Your objective:
Copy the listing below word for word, leaving out the pictures.

┌────────

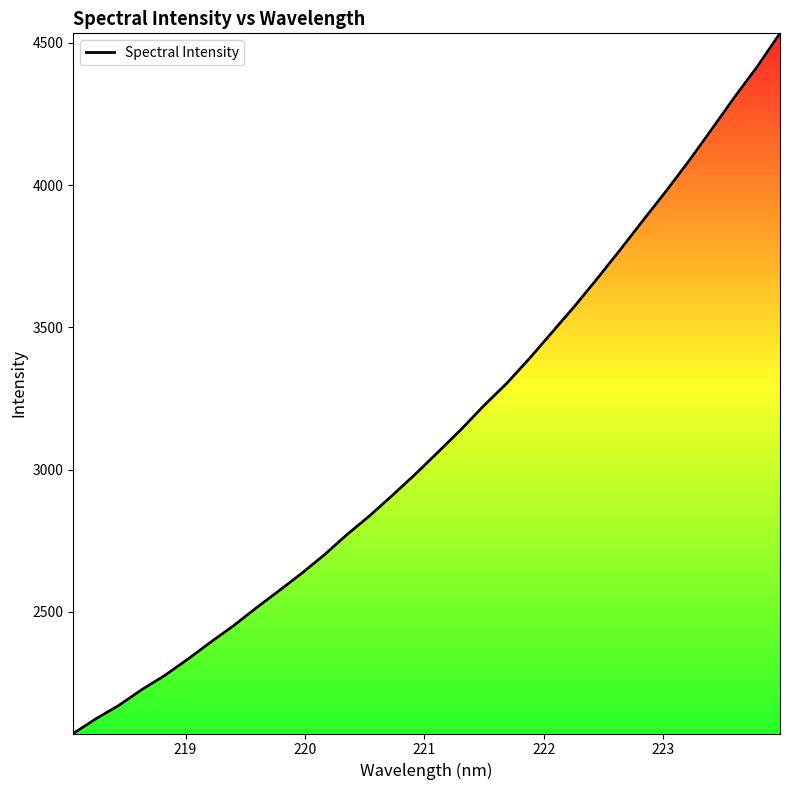

What is the smallest value displayed?

2072.6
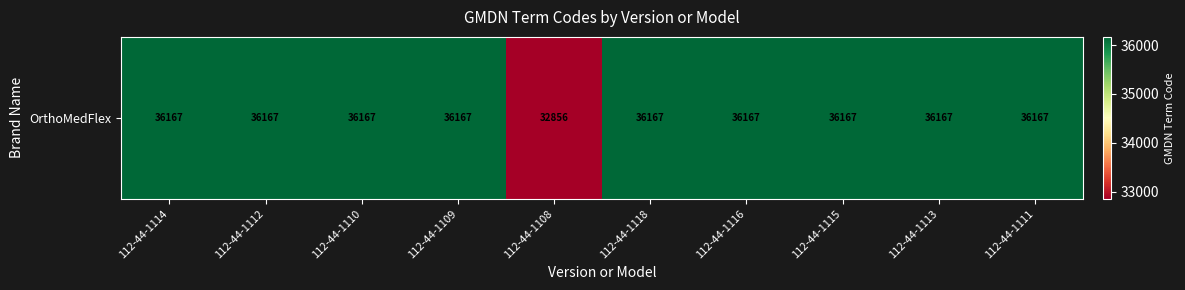

What is the difference between the maximum and minimum values?

3311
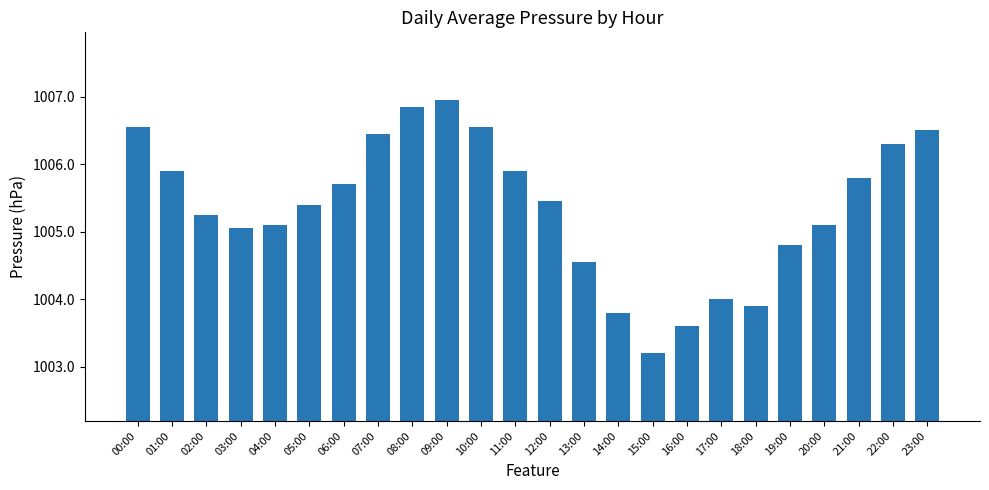

What is the average value?

1005.4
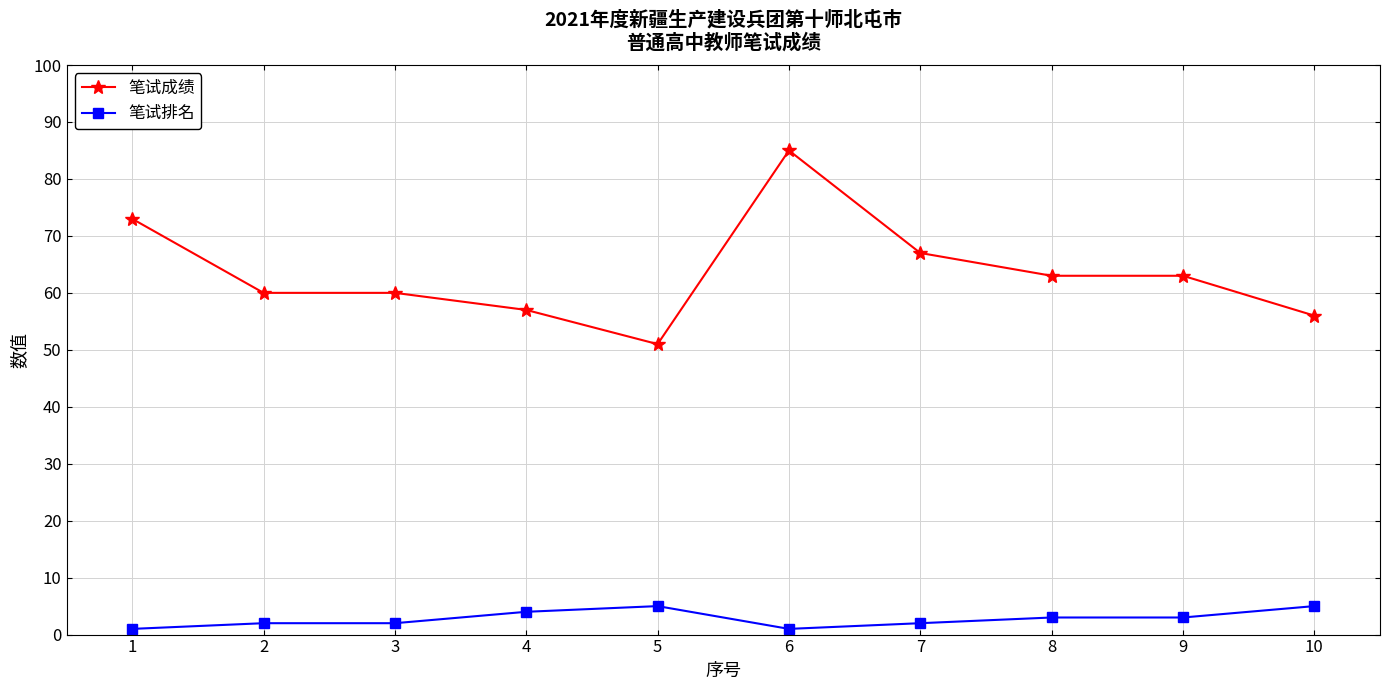

What is the sum of all 笔试成绩 values?

635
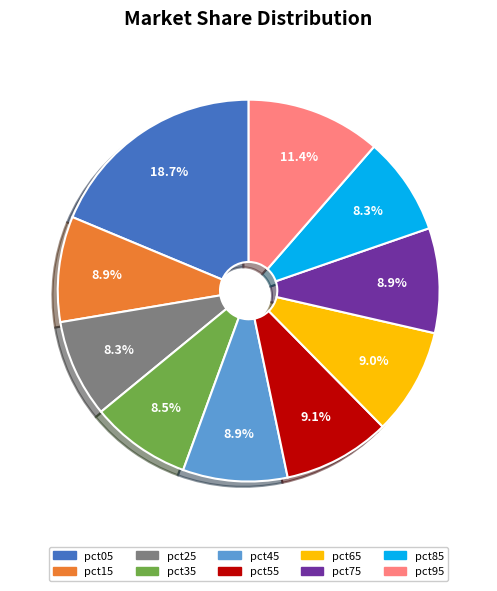

How many segments does this pie chart have?

10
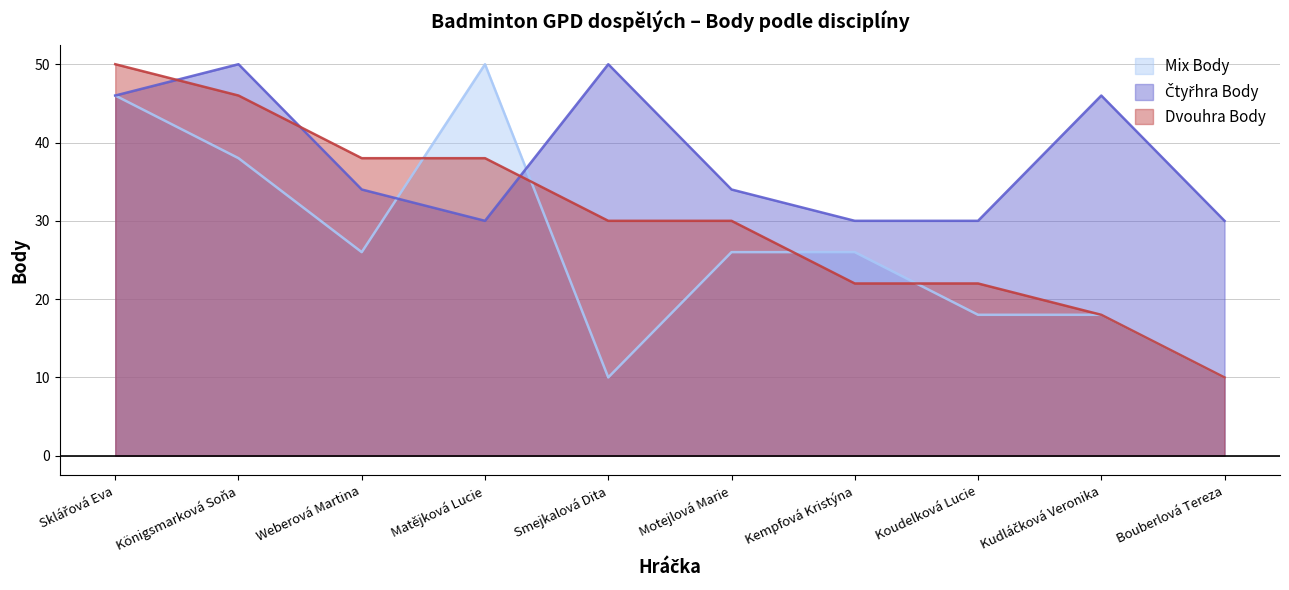

Where is the first local minimum for Mix Body?

Weberová Martina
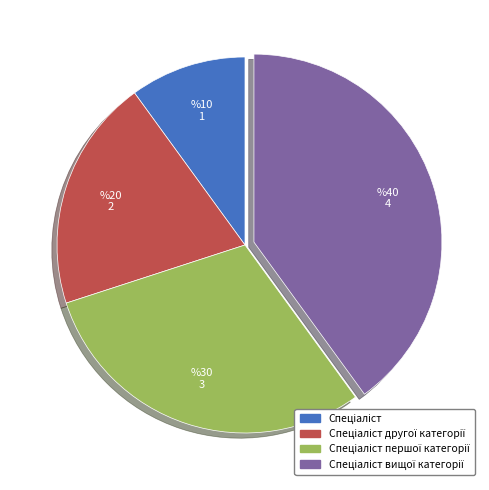

Count the number of slices in the pie.

4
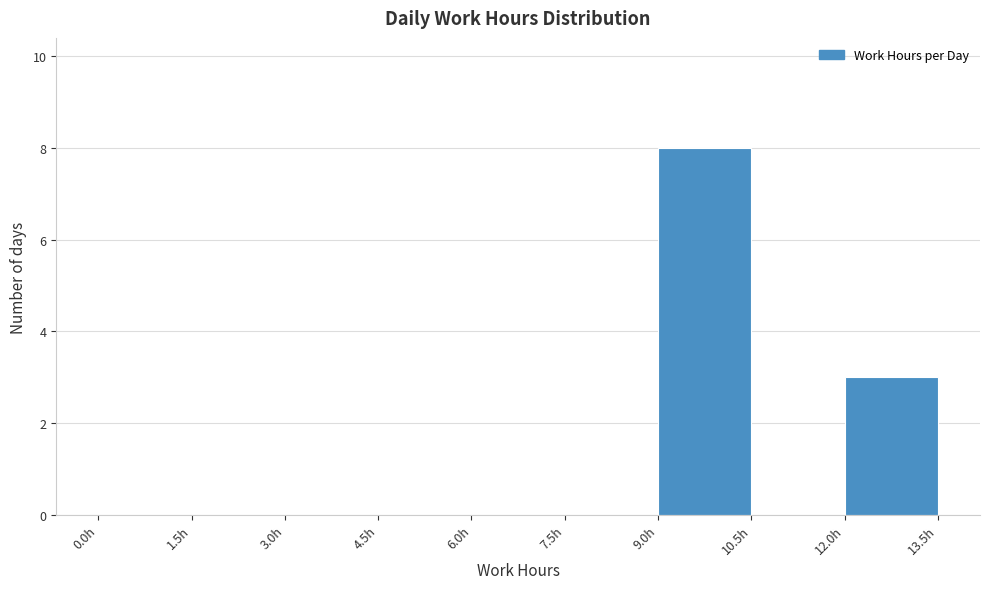

Over which range of the x-axis is the bar tallest?

9.0 to 10.5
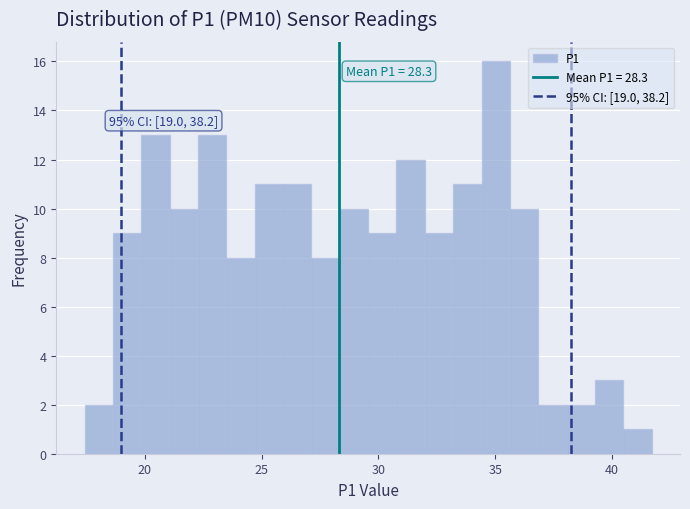

Around what value on the x-axis is the tallest bar? Give the approximate position of its centre, as read against the axis.

35.0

└────────

Output of the exercise:
What is the smallest value displayed?

2072.6

What is the difference between the maximum and minimum values?

3311

What is the average value?

1005.4

What is the sum of all 笔试成绩 values?

635

How many segments does this pie chart have?

10

Where is the first local minimum for Mix Body?

Weberová Martina

Count the number of slices in the pie.

4

Over which range of the x-axis is the bar tallest?

9.0 to 10.5

Around what value on the x-axis is the tallest bar? Give the approximate position of its centre, as read against the axis.

35.0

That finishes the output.